I’D taken Veya Ragem from the Null.
And stuffed Rudy’s presents for family inside an extradimensional space monster with tentacles, but I chose to focus on the positive, that being less terrifying than what I had to do next.
I’d grown convinced what I detected was damage. There were holes in the Null. Maybe from its encounter with Noam, natural aging, or rot. Whatever the cause, this wasn’t the indestructible monster of Lesy’s nightmares.
I hoped.
Time to find the boom. Keeping my exterior disguise—though by this point I was far larger than I should be and only a rotting Null wouldn’t have noticed a giant Web-being flowing clumsily through its insides—I retraced my path through the core.
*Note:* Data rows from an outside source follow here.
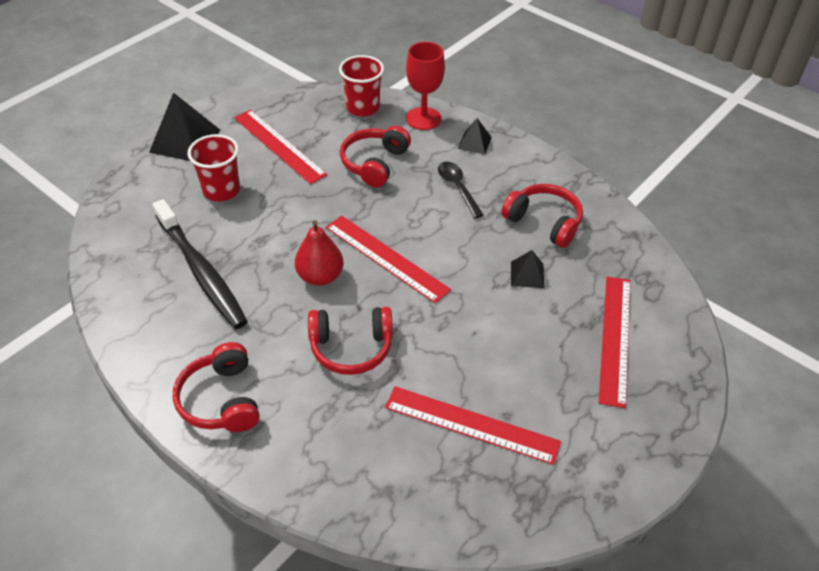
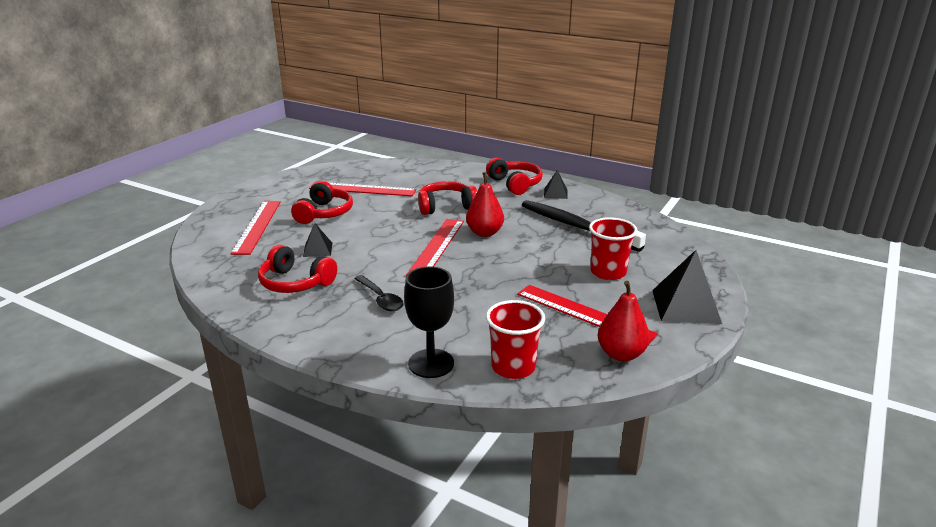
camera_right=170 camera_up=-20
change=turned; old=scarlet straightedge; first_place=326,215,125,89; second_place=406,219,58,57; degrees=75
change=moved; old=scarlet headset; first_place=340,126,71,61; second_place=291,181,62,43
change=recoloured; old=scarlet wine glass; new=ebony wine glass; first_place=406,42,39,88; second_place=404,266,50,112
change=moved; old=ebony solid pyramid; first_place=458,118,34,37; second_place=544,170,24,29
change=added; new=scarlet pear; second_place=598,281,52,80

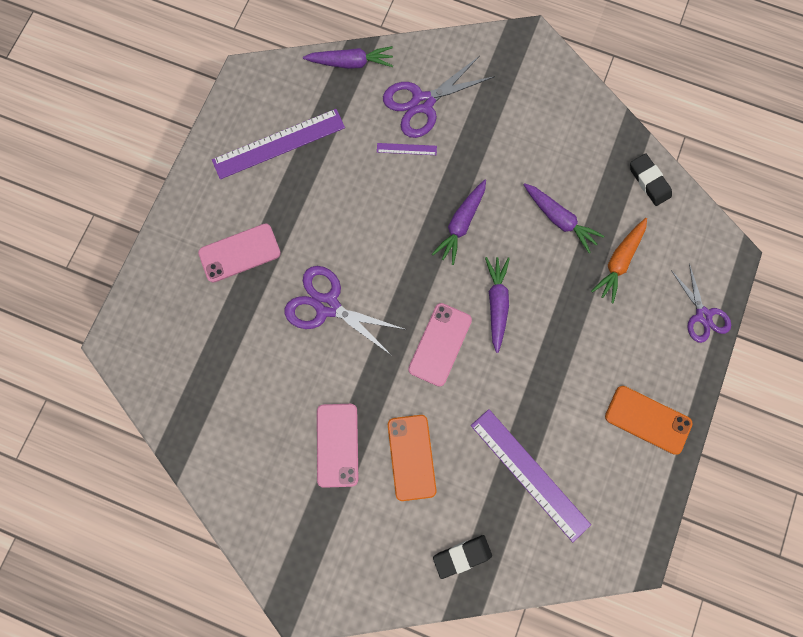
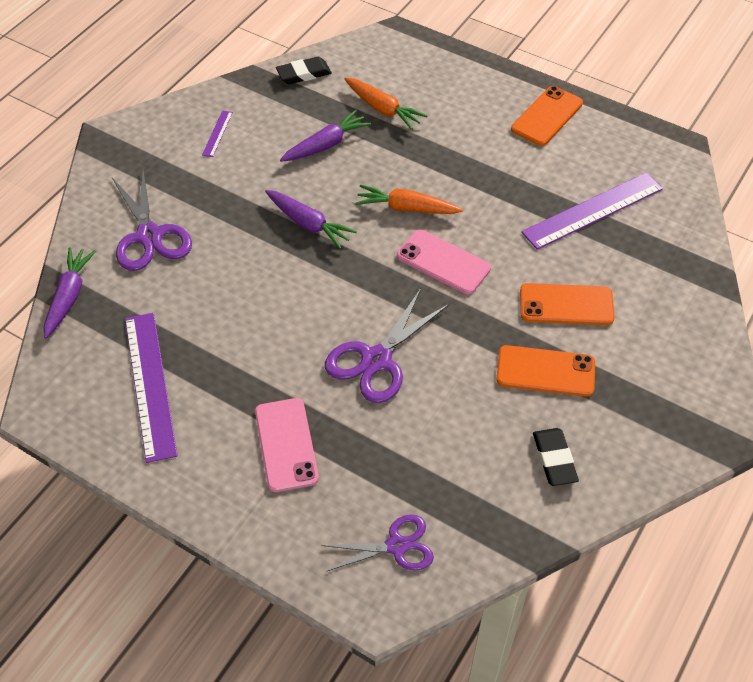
camera_right=-80 camera_up=-25
change=recoloured; old=pink mobile phone; new=orange mobile phone; first_place=317,404,41,84; second_place=496,345,99,52
change=moved; old=royal purple straightedge; first_place=377,143,60,12; second_place=202,110,31,47
change=moved; old=ebony eraser; first_place=433,535,59,44; second_place=533,428,46,58
change=recoloured; old=royal purple root vegetable; new=orange root vegetable; first_place=485,257,25,96; second_place=355,185,108,29
change=moved; old=royal purple shears; first_place=671,263,60,80; second_place=322,514,112,58

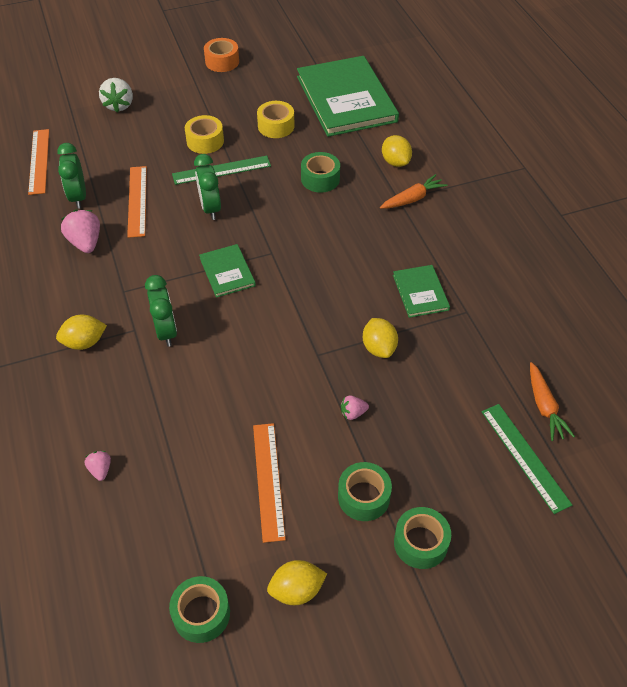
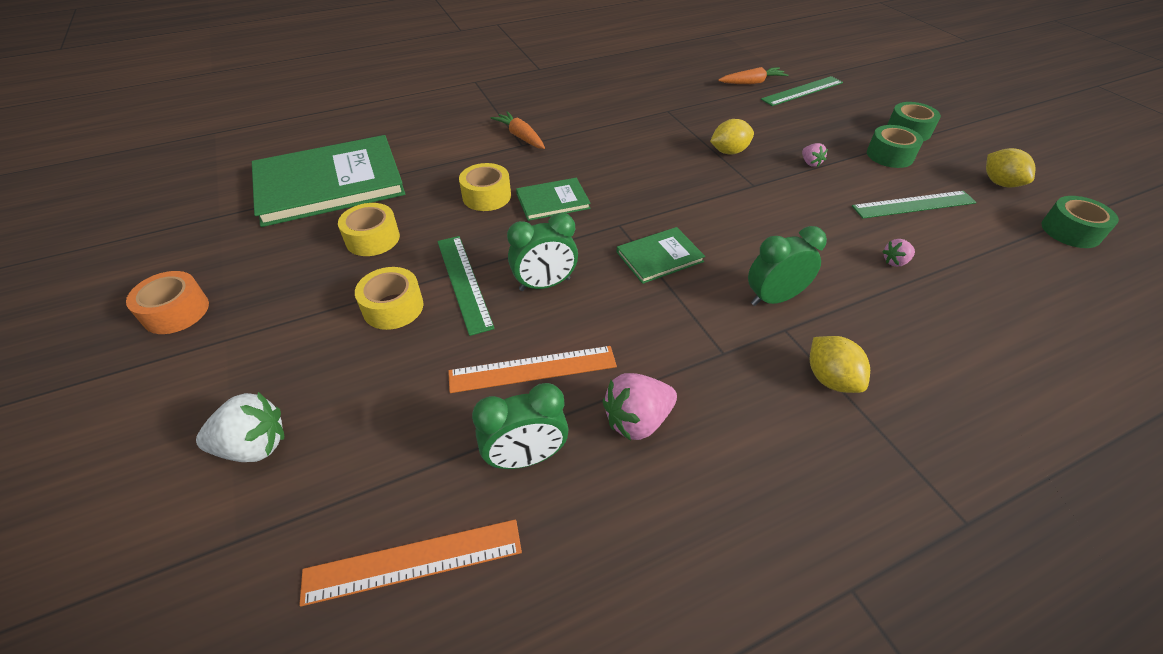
camera_right=-95 camera_up=-5
change=moved; old=pink strawberry; first_place=85,451,26,30; second_place=882,239,33,28
change=recoloured; old=orange straightedge; new=emerald straightedge; first_place=253,423,33,120; second_place=852,191,125,28
change=recoloured; old=emerald sticky tape; new=yellow sticky tape; first_place=301,152,39,41; second_place=459,163,52,48
change=removed; old=yellow toy lemon; first_place=382,135,30,32
change=moved; old=emerald hardcover; first_place=393,265,57,53; second_place=516,178,75,43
In the end, I relied on the presents. The filaments so disliked them that each hung within bubble-like gaps of no flesh/don’t touch and I grew more and more curious what Largas Freight was using to wrap its cargo. Clearly the stuff had anti-Null potential.
Right now, they were my guides, because the boom should be drifting near one of the small gaps. I’d check each until I found it, remove the bit of me and escape.
Me! There!
Unfortunately, my ability to detect web-mass was equaled by the filaments’. A number were wrapped tightly around the boom’s case, glowing and crackling as they took what they—and the Null— needed.
Freeing the timer.
Time to head in the opposite direction.
I shifted a good hunk of mass into energy, aimed for what looked like a hole in the fabric of space and was hopefully one in the Null, and I—
—wound up outside. WAAAY outside, because by the time my terror was replaced by a more thoughtful, how far do I run?
I’d gone a long long LONG way.
Paul was not going to be happy.
Still, I sensed no empty anywhere and WAAAY behind me there was a sharp drumming as if gravity and light poured down a new well. I’d done it!
And, on the plus side?
I’d more mass than I’d ever need. I began to hum to myself as I reached out my senses, interpreting the spectra of stars.
Ah. There.
I began my journey home.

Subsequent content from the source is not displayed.